ARM multitheaded?

Tue Nov 21 11:02:02 CET 2017

Hi René,

There are a few bottlenecks in the existing queuing code:

- transmission of packets is limited to one core, even if encryption
is multicore, to avoid out of order packets.
- packet queues use a ring buffer with two spinlocks, which cause
contention on systems with copious amounts of CPUs (not your case).
- CPU autoscaling - sometimes using all the cores isn't useful if that
lowers the clockrate or if there are few packets, but we don't have an
auto scale-up/scale-down algorithm right now. instead we blast out to
all cores always.
- CPU locality - cores might be created on one core and encrypted on
another. not much we can do about this with a multicore algorithm,
unless there are "hints" or dual per-cpu and per-device queues with
scheduling between them, which is complicated and would need lots of
thought.
- the transmission core is also used as an encryption core. in some
environments this is a benefit, in others a detriment.
- there's a slightly expensive bitmask operation to determine which
CPU should be used for the next packet.
- other challenging puzzles from queue-theory land.

I've CCd Samuel and Toke in case they want to jump in on this thread
and complain some about other aspects of the multicore algorithm. It's
certainly much better than it was during padata-era, but there's still
a lot to be done.
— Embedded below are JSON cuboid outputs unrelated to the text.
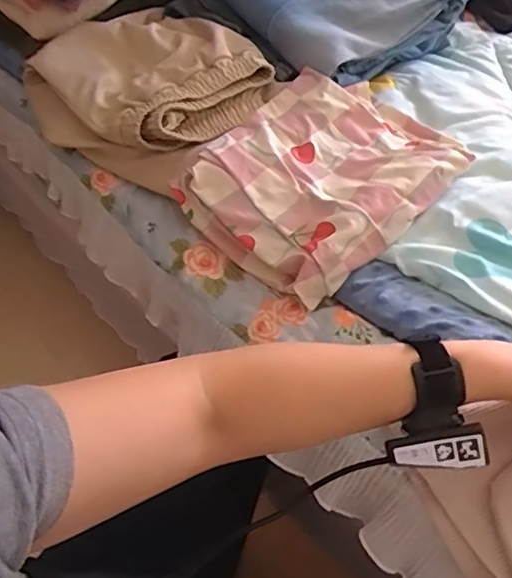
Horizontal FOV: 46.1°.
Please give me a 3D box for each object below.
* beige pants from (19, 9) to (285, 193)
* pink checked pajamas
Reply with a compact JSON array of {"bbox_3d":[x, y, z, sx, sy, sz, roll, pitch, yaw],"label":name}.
[{"bbox_3d":[-0.129,-0.241,0.738,0.222,0.096,0.256,-37,61,-24],"label":"beige pants"},{"bbox_3d":[0.076,-0.129,0.652,0.272,0.066,0.219,-35,60,-23],"label":"pink checked pajamas"}]

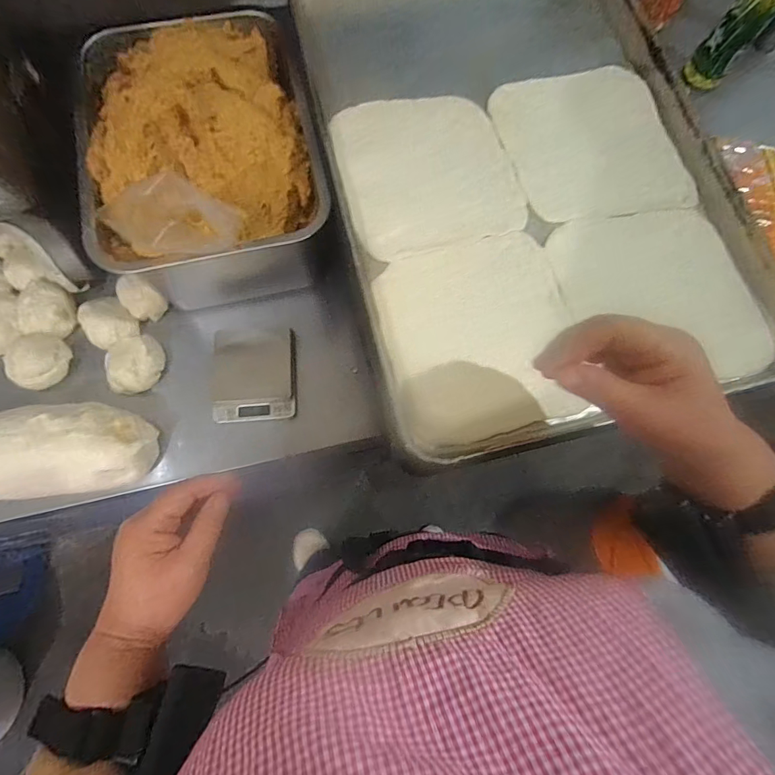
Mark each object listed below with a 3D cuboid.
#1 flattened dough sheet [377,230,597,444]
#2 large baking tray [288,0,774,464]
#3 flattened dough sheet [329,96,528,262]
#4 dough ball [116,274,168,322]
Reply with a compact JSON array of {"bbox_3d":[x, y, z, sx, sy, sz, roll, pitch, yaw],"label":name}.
[{"bbox_3d":[0.089,-0.054,0.396,0.179,0.011,0.193,-12,76,-5],"label":"flattened dough sheet"},{"bbox_3d":[0.140,-0.254,0.451,0.399,0.038,0.603,-14,75,-4],"label":"large baking tray"},{"bbox_3d":[0.041,-0.234,0.443,0.179,0.021,0.184,-15,75,-4],"label":"flattened dough sheet"},{"bbox_3d":[-0.329,-0.120,0.548,0.060,0.046,0.046,39,77,8],"label":"dough ball"}]

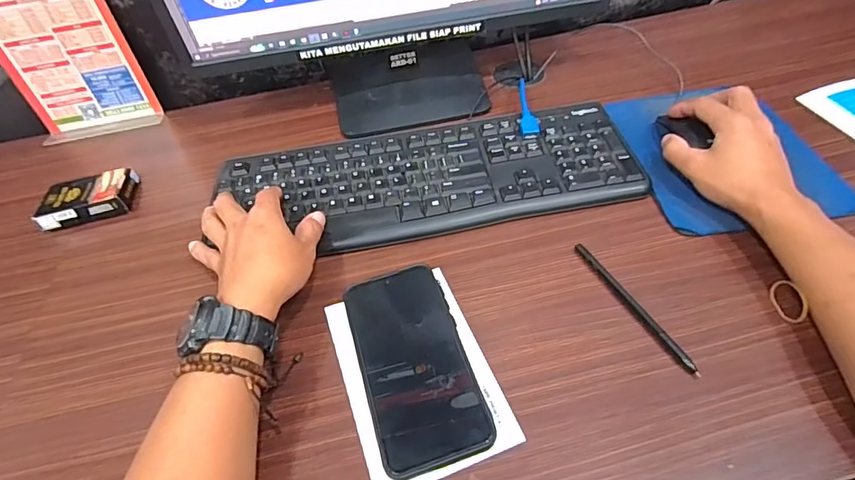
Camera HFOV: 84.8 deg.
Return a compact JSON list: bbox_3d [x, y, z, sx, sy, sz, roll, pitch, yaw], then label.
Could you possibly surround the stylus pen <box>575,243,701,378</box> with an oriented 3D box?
[{"bbox_3d":[0.166,0.051,0.381,0.006,0.007,0.138,-23,51,-13],"label":"stylus pen"}]

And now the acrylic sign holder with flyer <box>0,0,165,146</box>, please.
[{"bbox_3d":[-0.448,-0.229,0.571,0.151,0.207,0.048,-13,50,-5],"label":"acrylic sign holder with flyer"}]

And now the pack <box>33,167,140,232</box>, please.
[{"bbox_3d":[-0.375,-0.048,0.521,0.091,0.022,0.067,-16,50,-8],"label":"pack"}]

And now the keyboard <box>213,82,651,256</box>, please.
[{"bbox_3d":[-0.002,-0.070,0.492,0.418,0.034,0.162,-6,49,2],"label":"keyboard"}]

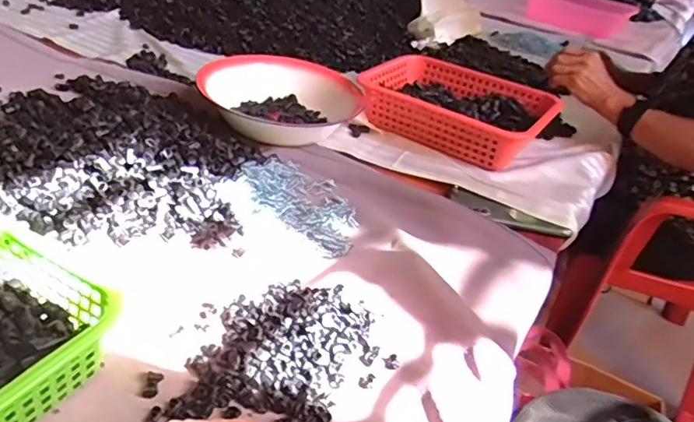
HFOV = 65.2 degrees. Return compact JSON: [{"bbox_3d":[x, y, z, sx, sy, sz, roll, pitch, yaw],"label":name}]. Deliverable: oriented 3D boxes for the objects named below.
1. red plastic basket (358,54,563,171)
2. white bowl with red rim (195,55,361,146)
[{"bbox_3d":[0.176,-0.187,0.942,0.323,0.074,0.254,22,37,23],"label":"red plastic basket"},{"bbox_3d":[-0.101,-0.192,0.881,0.203,0.071,0.205,25,38,26],"label":"white bowl with red rim"}]

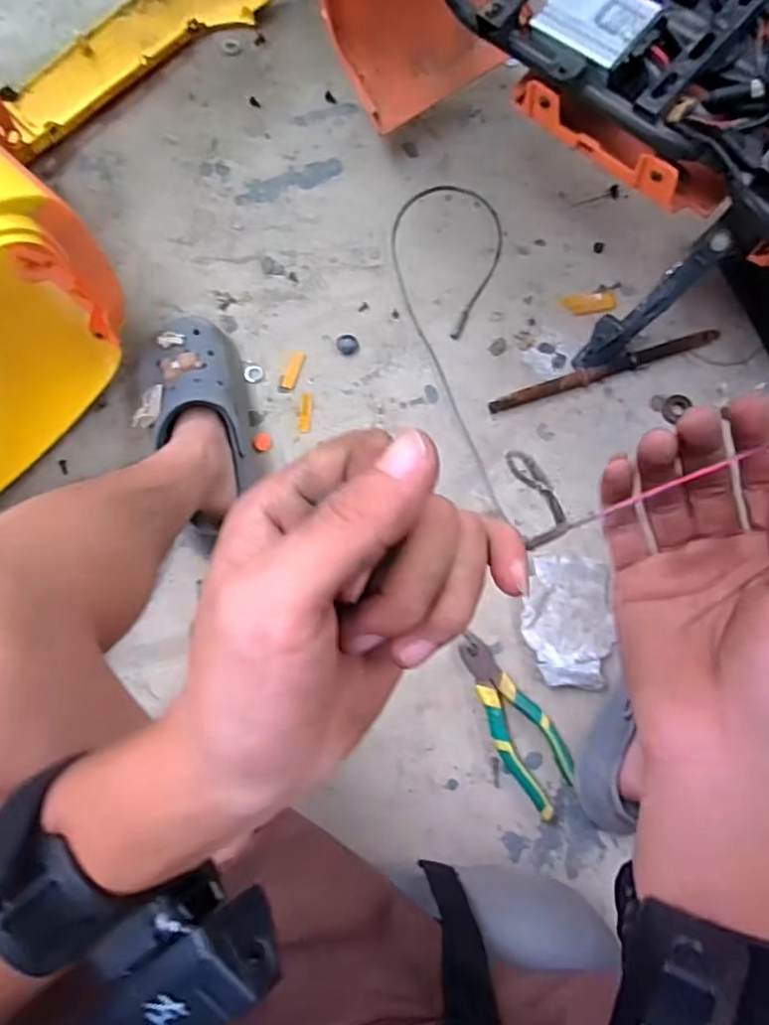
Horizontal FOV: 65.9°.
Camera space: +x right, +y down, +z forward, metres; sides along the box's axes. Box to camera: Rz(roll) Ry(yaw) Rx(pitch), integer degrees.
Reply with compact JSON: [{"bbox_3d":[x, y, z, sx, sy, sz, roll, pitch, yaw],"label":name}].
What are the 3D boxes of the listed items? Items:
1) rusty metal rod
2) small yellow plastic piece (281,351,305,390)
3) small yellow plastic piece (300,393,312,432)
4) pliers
[{"bbox_3d":[0.255,-0.165,0.691,0.273,0.019,0.019,-19,77,-5],"label":"rusty metal rod"},{"bbox_3d":[-0.108,-0.169,0.703,0.015,0.005,0.049,18,76,4],"label":"small yellow plastic piece"},{"bbox_3d":[-0.090,-0.115,0.682,0.011,0.004,0.047,2,76,0],"label":"small yellow plastic piece"},{"bbox_3d":[0.129,0.207,0.596,0.057,0.018,0.180,-28,77,-7],"label":"pliers"}]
The implementation lives here:

>From these lines on down, best read from bottom to top.
https://git.zx2c4.com/WireGuard/tree/src/send.c#n185
https://git.zx2c4.com/WireGuard/tree/src/receive.c#n281
Utility functions:
https://git.zx2c4.com/WireGuard/tree/src/queueing.c
https://git.zx2c4.com/WireGuard/tree/src/queueing.h

Let me know if you have further ideas for improving performance.

Jason